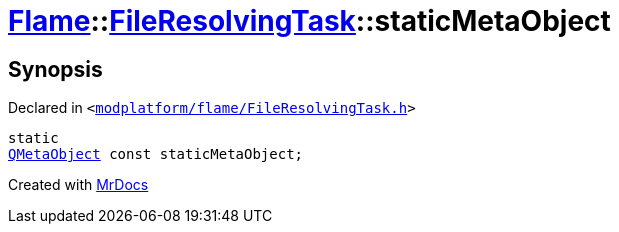 [#Flame-FileResolvingTask-staticMetaObject]
= xref:Flame.adoc[Flame]::xref:Flame/FileResolvingTask.adoc[FileResolvingTask]::staticMetaObject
:relfileprefix: ../../
:mrdocs:


== Synopsis

Declared in `&lt;https://github.com/PrismLauncher/PrismLauncher/blob/develop/launcher/modplatform/flame/FileResolvingTask.h#L25[modplatform&sol;flame&sol;FileResolvingTask&period;h]&gt;`

[source,cpp,subs="verbatim,replacements,macros,-callouts"]
----
static
xref:QMetaObject.adoc[QMetaObject] const staticMetaObject;
----



[.small]#Created with https://www.mrdocs.com[MrDocs]#

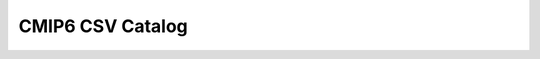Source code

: CMIP6 CSV Catalog
=================

.. raw:: html

  <head>
    <script src="https://unpkg.com/papaparse@5.1.0/papaparse.min.js"></script>
    <script src="https://unpkg.com/ag-grid-community/dist/ag-grid-community.min.noStyle.js"></script>
    <link rel="stylesheet" href="https://unpkg.com/ag-grid-community/dist/styles/ag-grid.css">
    <link rel="stylesheet" href="https://unpkg.com/ag-grid-community/dist/styles/ag-theme-balham.css">
  </head>

  <body>
    <div style="display: flex; flex-direction: row">
      <div style="overflow: auto; flex-grow: 1">
        <div id="myGrid" class="ag-theme-balham" style="height: 600px; width: 100%;"></div>
      </div>
    </div>

    <script type="text/javascript" charset="utf-8">
      // load in sample CSV catalog
      Papa.parse("https://storage.googleapis.com/pangeo-cmip6/pangeo-cmip6-zarr-consolidated-stores.csv", {
        download: true,
        header: true,
        complete: function(results) {
          makeGrid(results);
        }
      });

      // Main function to produce ag-Grid based on CSV table
      function makeGrid(results) {

        // specify the columms
        var columnDefs = getColumnDefs(results.meta.fields);

        // let the grid know which columns and what data to use
        var gridOptions = {
          defaultColDef: {
            editable: true,
            sortable: true,
            filter: true
          },
          columnDefs: columnDefs,
          rowData: results.data,
          rowSelection: 'multiple',
          enableCellTextSelection: true,
          onGridReady: function(params) {
            params.api.sizeColumnsToFit();

            window.addEventListener('resize', function() {
              setTimeout(function() {
                params.api.sizeColumnsToFit();
              })
            })
          }
        };

        // lookup the container we want the Grid to use
        var eGridDiv = document.querySelector('#myGrid');

        // create the grid passing in the div to use together with the columns & data we want to use
        new agGrid.Grid(eGridDiv, gridOptions);
      }

      // Get column definitions based on parsed fields
      function getColumnDefs(fields) {

        var columnDefs = [];

        for (var i = 0; i < fields.length; i++) {
          columnDefs.push({
            headerName: fields[i],
            field: fields[i]
          });
        }

        return columnDefs;
      }
    </script>
  </body>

********

Exact repetition of each line above is expected; images are to be omitted.

 [#Flame-FileResolvingTask-staticMetaObject]
= xref:Flame.adoc[Flame]::xref:Flame/FileResolvingTask.adoc[FileResolvingTask]::staticMetaObject
:relfileprefix: ../../
:mrdocs:


== Synopsis

Declared in `&lt;https://github.com/PrismLauncher/PrismLauncher/blob/develop/launcher/modplatform/flame/FileResolvingTask.h#L25[modplatform&sol;flame&sol;FileResolvingTask&period;h]&gt;`

[source,cpp,subs="verbatim,replacements,macros,-callouts"]
----
static
xref:QMetaObject.adoc[QMetaObject] const staticMetaObject;
----



[.small]#Created with https://www.mrdocs.com[MrDocs]#

Source code

: CMIP6 CSV Catalog
=================

.. raw:: html

  <head>
    <script src="https://unpkg.com/papaparse@5.1.0/papaparse.min.js"></script>
    <script src="https://unpkg.com/ag-grid-community/dist/ag-grid-community.min.noStyle.js"></script>
    <link rel="stylesheet" href="https://unpkg.com/ag-grid-community/dist/styles/ag-grid.css">
    <link rel="stylesheet" href="https://unpkg.com/ag-grid-community/dist/styles/ag-theme-balham.css">
  </head>

  <body>
    <div style="display: flex; flex-direction: row">
      <div style="overflow: auto; flex-grow: 1">
        <div id="myGrid" class="ag-theme-balham" style="height: 600px; width: 100%;"></div>
      </div>
    </div>

    <script type="text/javascript" charset="utf-8">
      // load in sample CSV catalog
      Papa.parse("https://storage.googleapis.com/pangeo-cmip6/pangeo-cmip6-zarr-consolidated-stores.csv", {
        download: true,
        header: true,
        complete: function(results) {
          makeGrid(results);
        }
      });

      // Main function to produce ag-Grid based on CSV table
      function makeGrid(results) {

        // specify the columms
        var columnDefs = getColumnDefs(results.meta.fields);

        // let the grid know which columns and what data to use
        var gridOptions = {
          defaultColDef: {
            editable: true,
            sortable: true,
            filter: true
          },
          columnDefs: columnDefs,
          rowData: results.data,
          rowSelection: 'multiple',
          enableCellTextSelection: true,
          onGridReady: function(params) {
            params.api.sizeColumnsToFit();

            window.addEventListener('resize', function() {
              setTimeout(function() {
                params.api.sizeColumnsToFit();
              })
            })
          }
        };

        // lookup the container we want the Grid to use
        var eGridDiv = document.querySelector('#myGrid');

        // create the grid passing in the div to use together with the columns & data we want to use
        new agGrid.Grid(eGridDiv, gridOptions);
      }

      // Get column definitions based on parsed fields
      function getColumnDefs(fields) {

        var columnDefs = [];

        for (var i = 0; i < fields.length; i++) {
          columnDefs.push({
            headerName: fields[i],
            field: fields[i]
          });
        }

        return columnDefs;
      }
    </script>
  </body>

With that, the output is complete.